Une démarche éthique des réanimateurs

"Ces décisions difficiles ne sauraient en aucun cas s'affranchir de la responsabilité directe décisionnelle du médecin en charge du patient et de l'avis des soignants impliqués. Laisser à penser que le recours systématique à l'expert extérieur quelle que soit sa fonction s’imposerait (médecin, soignant, éthicien, juriste) traduirait une regrettable confusion entre limitation et arrêt des traitements, et euthanasie."

Par : Christian Richard, Chef de service de réanimation médicale, CHU Bicêtre, AP- HP, président de la Société de réanimation de langue française | Publié le : 17 Novembre 2005

La Société de réanimation de langue française (Srlf) dont j'assure la présidence, ayant succédé d'ailleurs dans cette fonction à Jean-Michel Boles, s'est de longue date impliquée dans la réflexion relative à l'acharnement thérapeutique et aux limitations ou arrêts de traitement.
L'intense activité de recherche clinique conduite dans ce domaine par nombre de nos mandants, bien souvent sous l'égide de François Lemaire, mais aussi, à titre d'exemple, d’Élie Azoulay, Edouard Ferrand et Jean-Michel Boles, a permis que soit prise en compte de manière particulièrement importante la position de notre société savante à l'heure de l'élaboration puis du vote de l'importante loi sur la fin de vie.
Cette avancée législative a été ressentie par la Srlf et à travers elle par les nombreux mandants qui nous font confiance au quotidien ; comme une volonté de reconnaissance et de prise en compte de l'importance de ce difficile sujet qu'avant beaucoup d'autres nous avions décidé de saisir à bras le corps et ce sans nous voiler la face.
C'est pourquoi la SRLF attend avec impatience la rédaction des décrets d'application de ce texte de loi sans lesquels, chacun le sait, elle risquerait de rester sans portée. Cette attente concerne tout particulièrement le point de la définition de la collégialité dans la décision de limitation ou d'arrêt de traitement chez le patient inconscient en fin de vie.
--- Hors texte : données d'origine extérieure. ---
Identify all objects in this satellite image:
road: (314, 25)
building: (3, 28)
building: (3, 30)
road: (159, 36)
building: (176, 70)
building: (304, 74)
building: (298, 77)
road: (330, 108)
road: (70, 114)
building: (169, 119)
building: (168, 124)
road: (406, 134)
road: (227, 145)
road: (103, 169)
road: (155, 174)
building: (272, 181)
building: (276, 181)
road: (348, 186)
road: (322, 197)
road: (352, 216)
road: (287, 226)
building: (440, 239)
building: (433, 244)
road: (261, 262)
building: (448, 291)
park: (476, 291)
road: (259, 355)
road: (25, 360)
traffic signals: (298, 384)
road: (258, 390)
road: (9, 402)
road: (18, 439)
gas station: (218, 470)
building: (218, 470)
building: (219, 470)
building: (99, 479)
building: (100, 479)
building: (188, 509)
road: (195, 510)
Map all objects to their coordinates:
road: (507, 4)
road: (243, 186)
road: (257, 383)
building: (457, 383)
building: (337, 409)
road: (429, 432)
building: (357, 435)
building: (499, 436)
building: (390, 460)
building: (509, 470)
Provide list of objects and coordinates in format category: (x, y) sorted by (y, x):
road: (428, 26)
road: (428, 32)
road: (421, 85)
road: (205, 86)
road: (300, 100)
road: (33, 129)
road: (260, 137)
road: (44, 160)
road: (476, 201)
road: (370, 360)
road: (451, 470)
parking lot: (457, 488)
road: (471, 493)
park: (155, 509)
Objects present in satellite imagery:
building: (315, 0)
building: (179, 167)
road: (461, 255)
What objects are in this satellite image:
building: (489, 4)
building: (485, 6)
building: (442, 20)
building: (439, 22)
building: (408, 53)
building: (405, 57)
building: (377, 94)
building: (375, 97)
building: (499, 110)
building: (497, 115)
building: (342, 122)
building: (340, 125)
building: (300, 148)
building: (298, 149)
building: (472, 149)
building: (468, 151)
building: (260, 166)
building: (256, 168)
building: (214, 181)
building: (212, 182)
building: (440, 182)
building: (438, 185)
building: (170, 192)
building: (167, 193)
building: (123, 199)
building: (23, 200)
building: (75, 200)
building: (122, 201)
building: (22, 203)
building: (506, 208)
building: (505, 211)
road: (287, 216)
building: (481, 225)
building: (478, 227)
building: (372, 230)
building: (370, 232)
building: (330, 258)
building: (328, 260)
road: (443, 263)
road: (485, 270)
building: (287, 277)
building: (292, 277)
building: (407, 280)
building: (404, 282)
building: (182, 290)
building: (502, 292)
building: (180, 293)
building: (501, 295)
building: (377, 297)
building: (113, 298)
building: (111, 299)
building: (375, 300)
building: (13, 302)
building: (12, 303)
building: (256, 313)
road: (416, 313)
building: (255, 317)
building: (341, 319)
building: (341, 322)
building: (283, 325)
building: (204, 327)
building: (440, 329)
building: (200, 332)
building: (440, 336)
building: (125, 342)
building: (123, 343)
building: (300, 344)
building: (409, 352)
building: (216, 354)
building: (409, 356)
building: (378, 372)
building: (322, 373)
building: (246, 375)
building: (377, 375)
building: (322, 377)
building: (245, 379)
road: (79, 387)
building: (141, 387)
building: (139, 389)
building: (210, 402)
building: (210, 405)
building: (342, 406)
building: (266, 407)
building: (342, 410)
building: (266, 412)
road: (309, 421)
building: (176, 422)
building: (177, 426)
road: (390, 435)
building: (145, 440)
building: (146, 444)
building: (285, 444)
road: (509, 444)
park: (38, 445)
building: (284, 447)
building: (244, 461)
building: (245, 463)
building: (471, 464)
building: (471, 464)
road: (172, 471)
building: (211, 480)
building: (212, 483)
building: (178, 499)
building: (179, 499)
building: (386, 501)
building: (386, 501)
Là aussi, de très longue date la Srlf a fait des propositions sur ce sujet (cf. annexes) qui se sont progressivement imposées, au prix d'un grand travail d'information et de formation dans les unités de réanimation.

Chacun peut comprendre que ce cheminement n'a pas été simple dans des unités longtemps louées uniquement pour leurs compétences techniques et qui ont désormais à coeur d'offrir aux patients et à leur famille une démarche éthique que je considère pour ma part de grande qualité dans la majorité des cas. Il serait très dommageable, qu'à l'occasion de la rédaction de ces décrets d'application, des freins juridique, administratif, voire même peut-être un peu partisan ne viennent porter un coup d'arrêt à ce long processus dont la Srlf s'honore d'avoir été l'un des moteurs.
Il est ainsi évident qu'une réunion comme celle organisée le 8 septembre 2005 au ministère de la Santé et des Solidarités, en montrant la réalité de cette prise en charge dans une unité de réanimation médicale et en l'assortissant d'un débat explicatif ne pourra, une fois encore, qu'aider un certain nombre de décideurs, parfois un peu loin de notre quotidien, à prendre conscience de l'importance qu'il y a, dans le respect du malade et de ses proches, à trouver une déclinaison de cette loi à travers ses décrets d'application digne de ce que, je crois, la société civile attend de nous.

J'ajoute enfin que ces décisions difficiles ne sauraient en aucun cas s'affranchir de la responsabilité directe décisionnelle du médecin en charge du patient et de l'avis des soignants impliqués. Laisser à penser que le recours systématique à l'expert extérieur quelle que soit sa fonction s’imposerait (médecin, soignant, éthicien, juriste) traduirait, à mon sens, une fois encore, une regrettable confusion entre limitation et arrêt des traitements, et euthanasie.
La France n'a pas choisi la voie de la reconnaissance de ce type de pratique d'euthanasie à la différence de quelques pays européens, pratique qui à juste titre se doit d'être associée à une procédure d’"encadrement" de nature totalement différente et particulièrement contraignante.

Il me paraît enfin important d'indiquer l'importance centrale que la Srlf souhaite accorder dans le futur à l'évaluation de l'impact de la mise en place de ce dispositif sur nos pratiques. Il nous paraîtrait dès lors logique, à l'aune des textes récents relatifs à l'évaluation des pratiques professionnelles, la formation médicale continue et d'accréditation des établissements de santé, de faire d'un indicateur dans ce domaine un critère de jugement de la qualité des soins tant il est vrai que de telles décisions apparaissent indissociables d'une pratique sans cesse améliorée des soins palliatifs.